Bu Bir “Proje” olabilir mi?..
Ben sadece başka bir “Pencere”den bakmaya çalışıyorum. Acaba bu kadar bariz bir “Hatalar zinciri” yapılabilir mi? Akşener kendisinin ve partisinin siyaseten “intiharı”nı getirebilecek bir adımı bu kadar “Düşüncesizce” atabilir mi? Bir siyasetçi sırf “demokrasi olsun” diyerek bu kadar “idealist” davranabilir mi? Bir insan aleyhine doğabilecek sonuçları göremeyecek kadar “kör” kalabilir mi?
Yahut bir “Hırs fırtınası”na kapılıp, her şeyi hesap edemeyecek kadar aklını peynir ekmekle yemiş olabilir mi? “Merkez sağ”da başa oynarken boşa oynamanın alemi neydi? Her kim olursa olsun kimsenin bu kadar şuursuzca davranabileceğini düşünmek bile istemiyorum. Yoksa her şey gerçekten “Bile bile lades”, “Mayına basmak”, “Kendi ayağına sıkmak” gibi olur.
O halde durumu Akşener’in “İhaneti”, “dönekliği”, “ihtirası”, vb gibi duygusal tepkilerle açıklamanın dışında bir izah yapılabilir mi acaba? Ya da bizim “Hata” olarak gördüğümüz durum bir başka yönden “Geçerli” olabilir mi?

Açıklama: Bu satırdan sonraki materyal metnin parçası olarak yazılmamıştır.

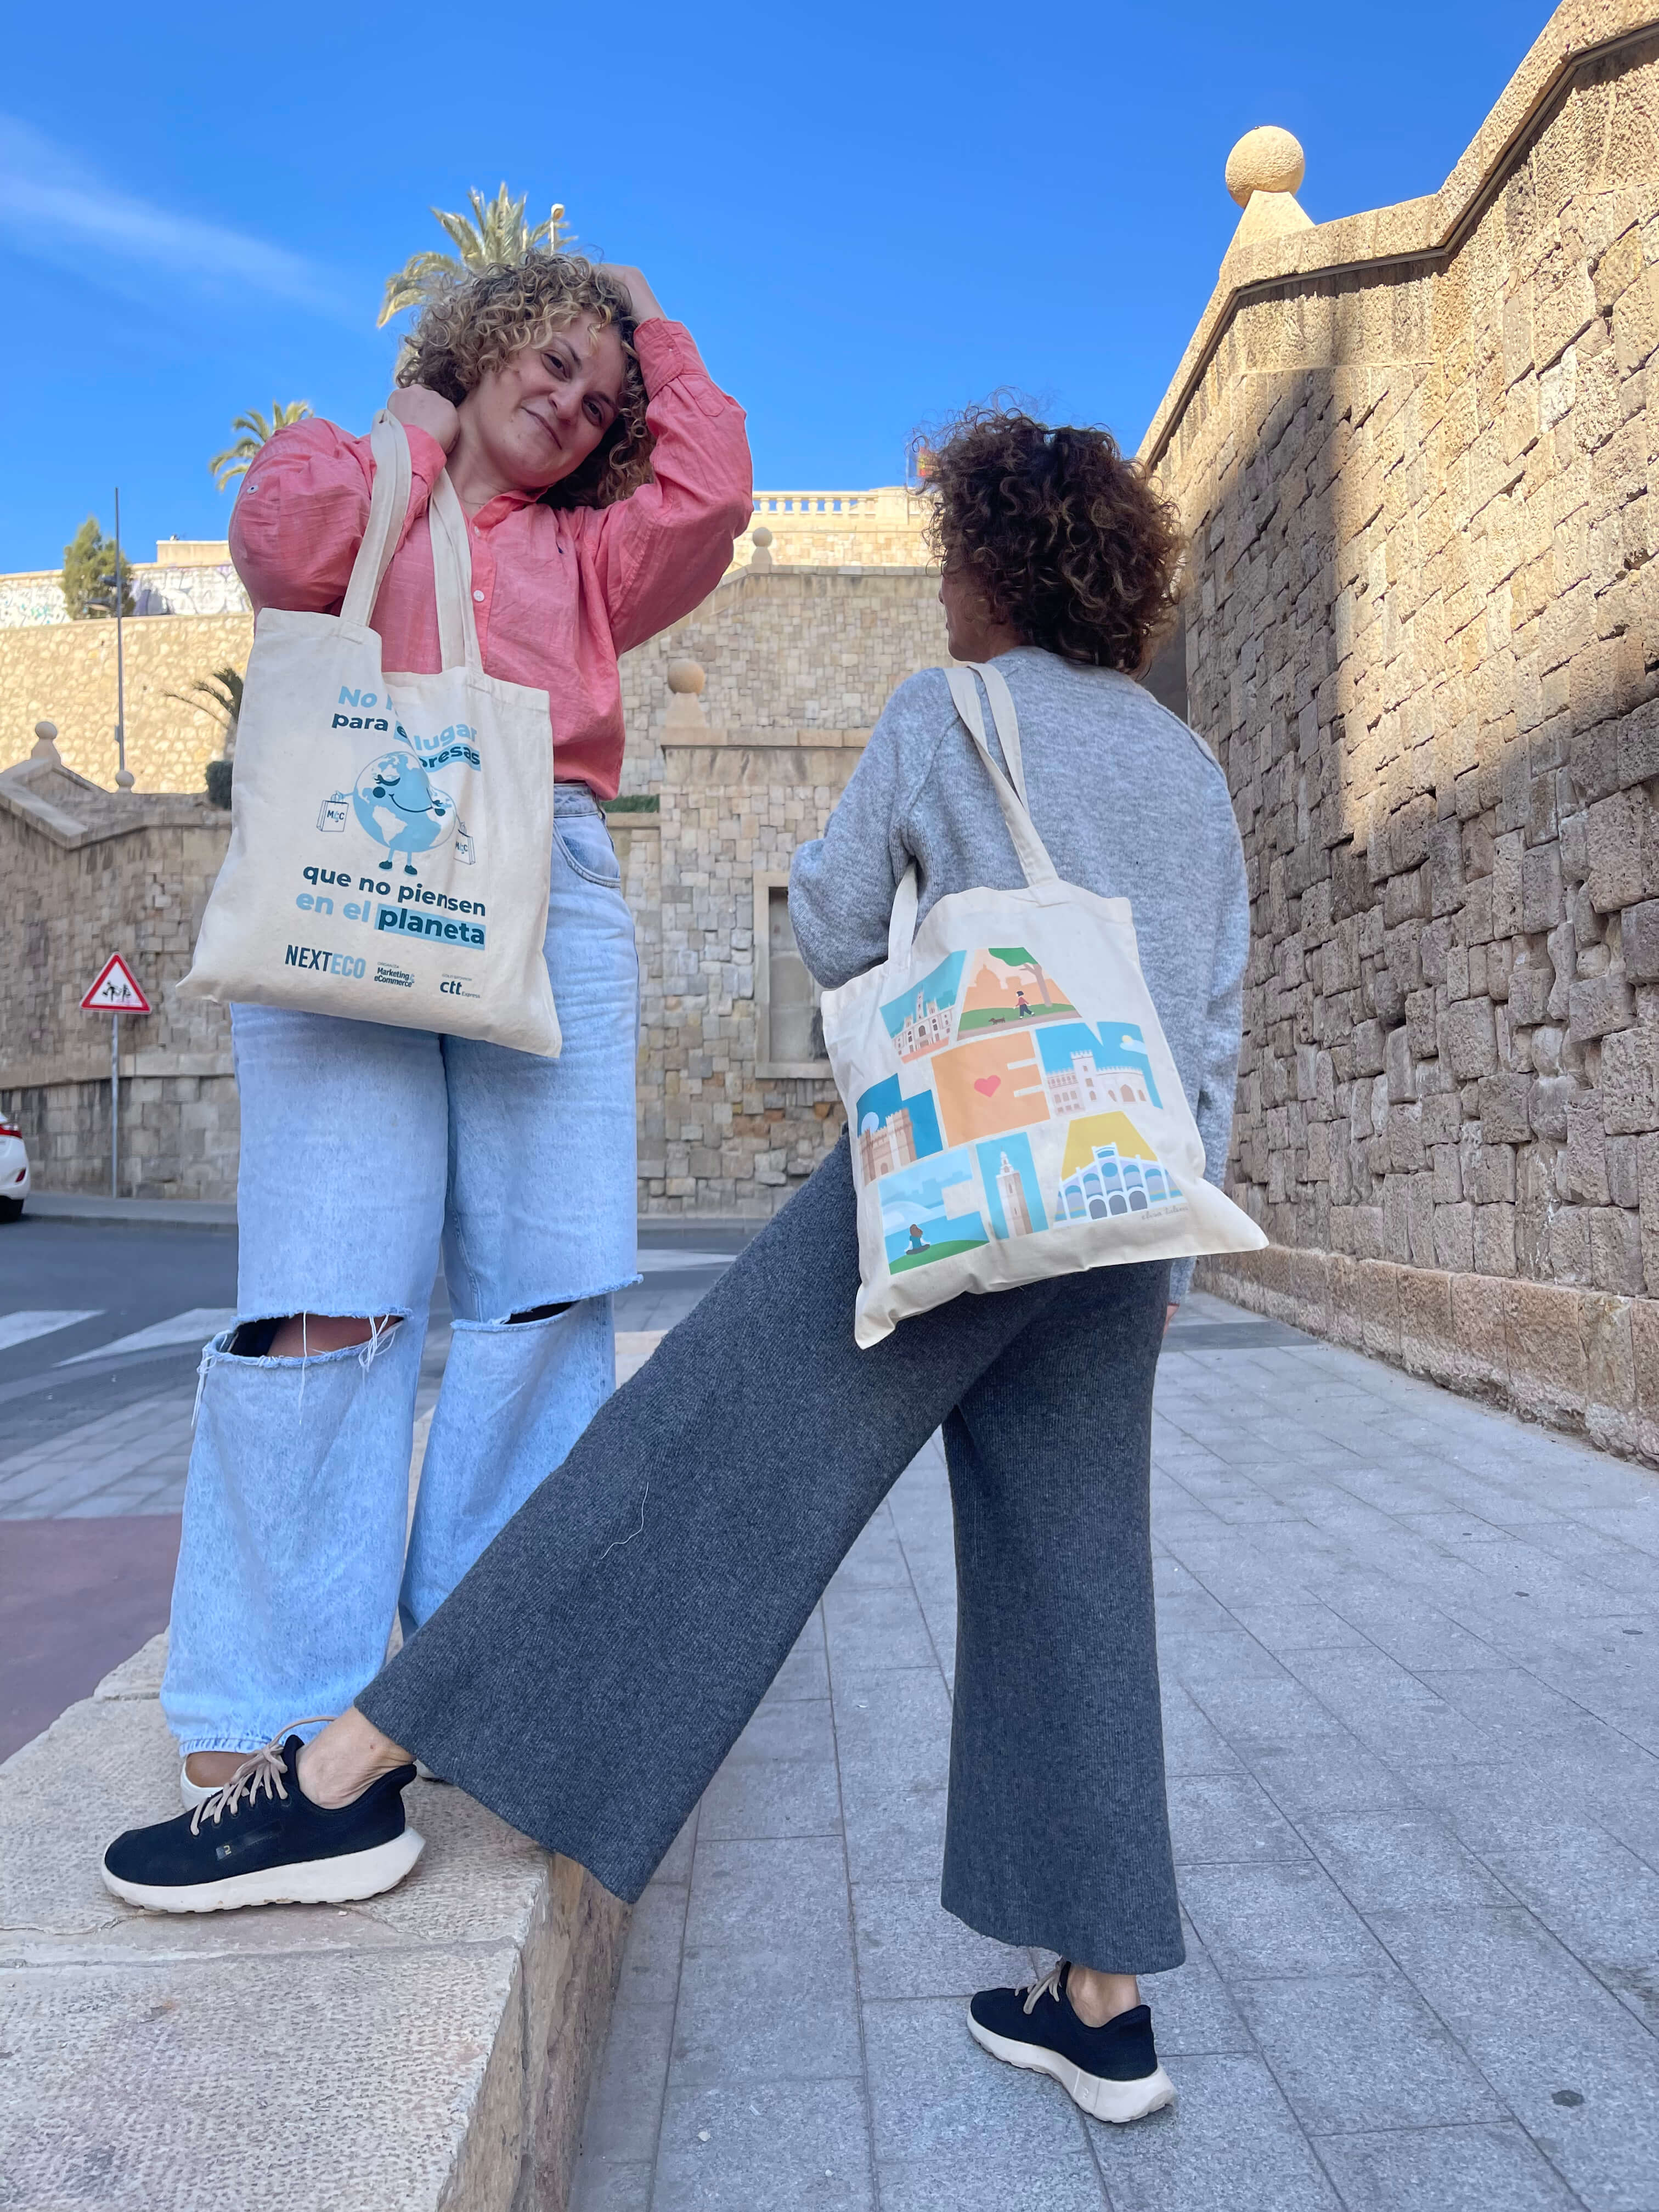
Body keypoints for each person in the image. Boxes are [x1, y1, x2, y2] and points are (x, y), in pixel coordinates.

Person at [108, 409, 1249, 2130]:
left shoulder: (957, 708)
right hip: (1127, 1208)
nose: (940, 582)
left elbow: (840, 913)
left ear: (998, 564)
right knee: (1079, 1570)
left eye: (953, 553)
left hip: (947, 1179)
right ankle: (1103, 2002)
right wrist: (1175, 1225)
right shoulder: (1194, 769)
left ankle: (343, 1775)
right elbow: (1218, 1022)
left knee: (691, 1462)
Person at [160, 256, 752, 1801]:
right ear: (485, 345)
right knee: (325, 1288)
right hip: (339, 877)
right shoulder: (346, 465)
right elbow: (279, 545)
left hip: (545, 877)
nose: (571, 401)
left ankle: (488, 1667)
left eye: (598, 399)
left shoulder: (594, 551)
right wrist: (409, 442)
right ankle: (283, 1681)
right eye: (553, 361)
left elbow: (713, 492)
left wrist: (647, 317)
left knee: (546, 1293)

Yoksa Sayın Meral Akşener’in kişisel düzeyde Sayın Kemal Kılıçdaroğlu’na bir düşmanlığının ya da takıntısının olduğunu zannetmiyorum. Zaten Kılıçdaroğlu’na yönelik şükran dolu eski videosu da bunu gösteriyor. Partisi bugün parlamentoda ise bunu bir anlamda Kılıçdaroğlu’na borçlu. Öyleyse adeta “İstemezük” tarzı kazan kaldırması nereden kaynaklanabilir?

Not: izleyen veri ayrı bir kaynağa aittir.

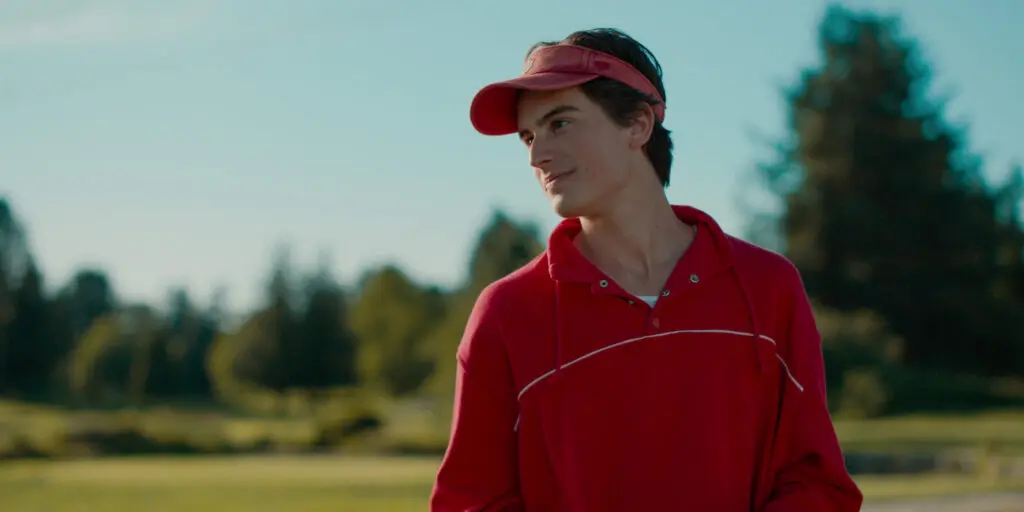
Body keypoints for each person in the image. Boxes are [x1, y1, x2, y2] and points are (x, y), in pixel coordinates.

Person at [430, 28, 863, 511]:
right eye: (528, 136)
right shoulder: (507, 313)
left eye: (560, 123)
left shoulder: (767, 285)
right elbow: (472, 502)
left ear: (637, 124)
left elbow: (817, 480)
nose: (537, 155)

Başka “Güçler” mi devrede?
Burada sorulması gereken soru bana göre şudur: acaba birtakım iç veya dış “Derin siyaset dizaynırları” mı devreye girdi? Ne bileyim,- illa öyledir diyemesem de- Sayın Devlet Bahçeli’ye 7 Temmuz 2002’de geldiği söylenen “Esrarengiz telefon” sonrası ani “erken seçim” kararı alması ve hükümeti bir anlamda bozması gibi Akşener’ de bir yerlerden benzer bir “Mesaj” almış olabilir mi? Bizler zaten cepheleşmiş siyasette gündelik küçük öfkelerimiz ve de sığ beynimizle sözüm ona olanları anladığımızı zannederken “Birileri” çoktan düşündüklerini hayata geçirmiş olabilirler mi?
“Niye böyle bir şüphe zihnine düştü şimdi?” derseniz kıt aklımla cevaplamaya çalışayım. Bir kere Akşener’in “Altılı Masa”da baştan beri masayı ve özellikle de Kılıçdaroğlu’nu “kontrol etmek” için bulunduğunu düşünüyorum. Kılıçdaroğlu ve CHP’yi “Etnikçi damar”dan uzak tutmaya, süreci de bu yönde etkilemeye çalıştığını varsayıyorum. Muhtemelen birileri Kılıçdaroğlu’nda aynı yönde bir “zaaf” olduğunu varsaydıklarından Akşener’e –kendi istemese de- “denetmen” rolünü uygun bulmuş olabilirler mi?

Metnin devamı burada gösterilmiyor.